Once Sunshine Cleaning gets past this blunt hump, it cruises along nicely as the characters have time to breath, even allowing important plot developments to feel as if they happen on their own. While cleaning a particularly nasty scene at a trailer home, Norah discovers a fanny pack with the deceased’s ID and pictures of her daughter. Norah feels that it might be their duty to inform the daughter of her mother’s passing, but Rose disagrees, prompting Norah to simply do it on her own. The film doesn’t take the easy way out in the relationship between Norah and Lynn, the daughter in the pictures (Mary Lynn Rajskub), who doesn’t know Norah’s true intentions.
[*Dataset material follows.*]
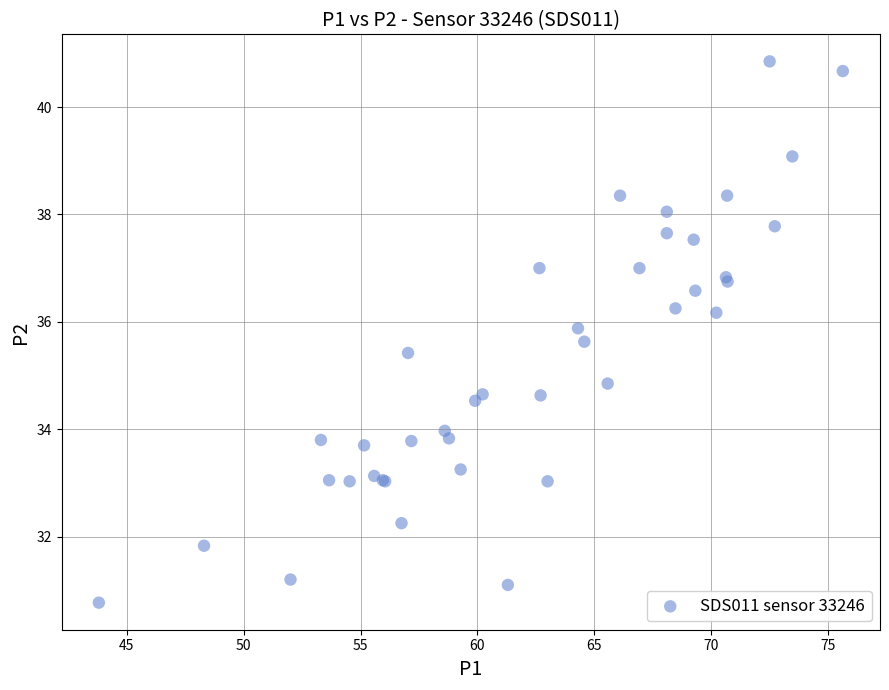

What Y value in the scatter plot is closest to 35?

34.9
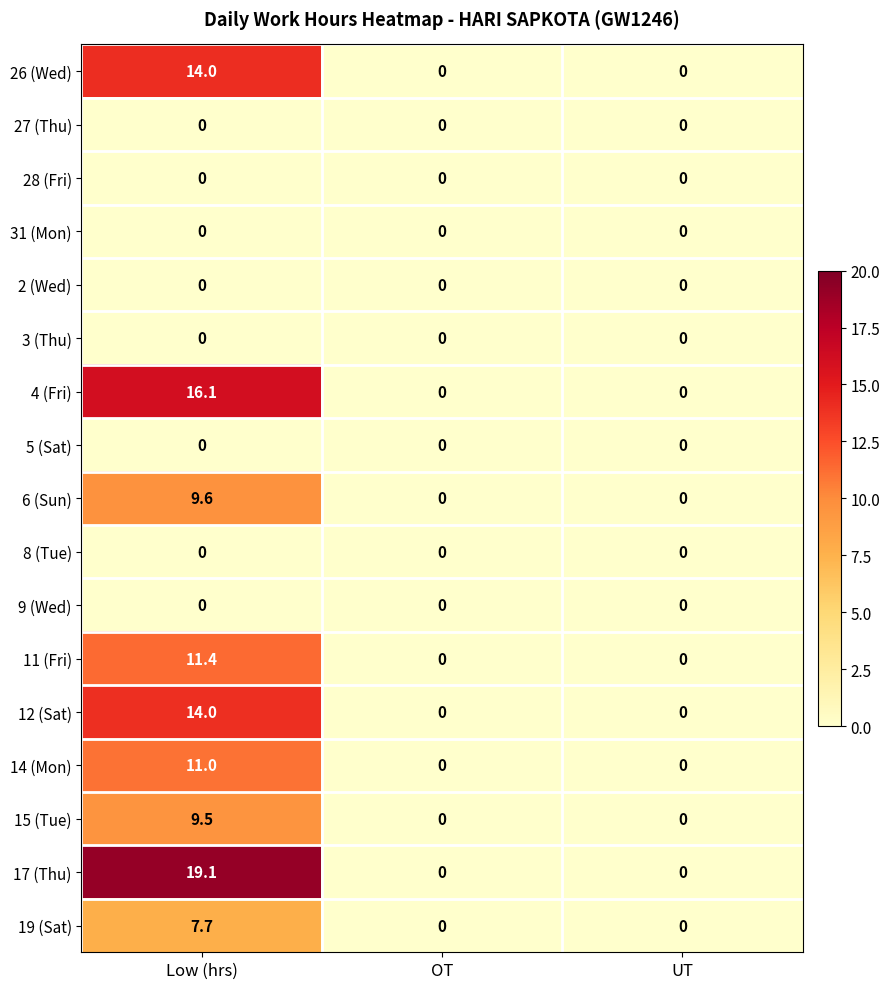

Which series has the widest spread of values?

17 (Thu)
The story takes some turns, complete with not-so-subtle hints at a lesbian attraction from Lynn which is interestingly neither accepted nor rejected by Norah. Typically in films like this, you get the “Whoa, hey, I think you got the wrong impression” moment, but Sunshine Cleaning intriguingly allows us to instead try to guess Norah’s thoughts. Is she open to this kind of attraction? Is she not rejecting it to keep the relationship alive? I don’t know, and the film doesn’t spell it out for me either. I like that.

The same goes for Rose’s relationship with Winston (Clifton Collins Jr.), the helpful, perceptive one-armed owner of the cleaning supply store. The film nurtures an attraction, especially on Winston’s part, allowing it to grow, rarely forcing circumstances to meet at certain end. Eventually the attraction reaches a level where it’s obvious to everyone that there’s something more to these two, but the film doesn’t draw any conclusions for its audience. Refreshingly, no blatant declarations are made as you are allowed to decide for yourself what happens next. To make things even better, the chemistry between Winston and Rose feels genuine. I looked forward to scenes between the two characters (and actors) because of the pleasing nature of their attraction.

It’s hard to say more about Amy Adams. The material in Sunshine Cleaning isn’t particularly challenging for her, but the character of Rose did have a few small twists that gave Adams a little bit more to do. She’s played many innocents throughout her career, from Junebug to Doubt to Enchanted to even, in a way, Charlie Wilson’s War. Rose is still a sweet character with good intentions, but she lacks the same innocence as the past roles. She sleeps with Mac behind his wife’s back, and while the main point of the affair is that Rose hopes that Mac will one day leave his spouse for her, I also see it for one of the obvious reasons: Rose likes sleeping with Mac. It’s not an overt trait, but Rose is more sexual than most characters that Amy Adams has played before (with the possible exception of her role in Miss Pettigrew Lives for a Day, which I’ve yet to see). Mix that in with the classic Amy Adams charm, and you have an ever-so-slightly different animal in Sunshine Cleaning.

Alan Arkin brings an amusing, if somewhat forgettable, touch to the film as the father of Rose and Norah. Most of his interaction is with Rose’s son, as he ropes him into several of his endless hair-brained business schemes, always looking to make a quick buck. In this light he reflects his character in Little Miss Sunshine, as does the general feel of Sunshine Cleaning (not surprising, as the two films share the same producers). However, it’s hard to find much purpose in his character other than a pleasant, occasional diversion from the main action.

I initially had no interest in seeing Sunshine Cleaning until I watched the trailer. The concept sounded like a great one until the trailer featured moments when the characters forced too much meaning on events. “We come into people’s lives when they have experienced something profound and...we help.” That’s when I got a vibe about the film, worrying me that it would try too hard to have an impact. The actual film is not nearly as sappy or ham-fisted as the trailer, and even takes a few daring steps in certain stories and endings, but it still contains that bit of forced meaning and sentimentality that hinders it from being anything more than just “a nice film.”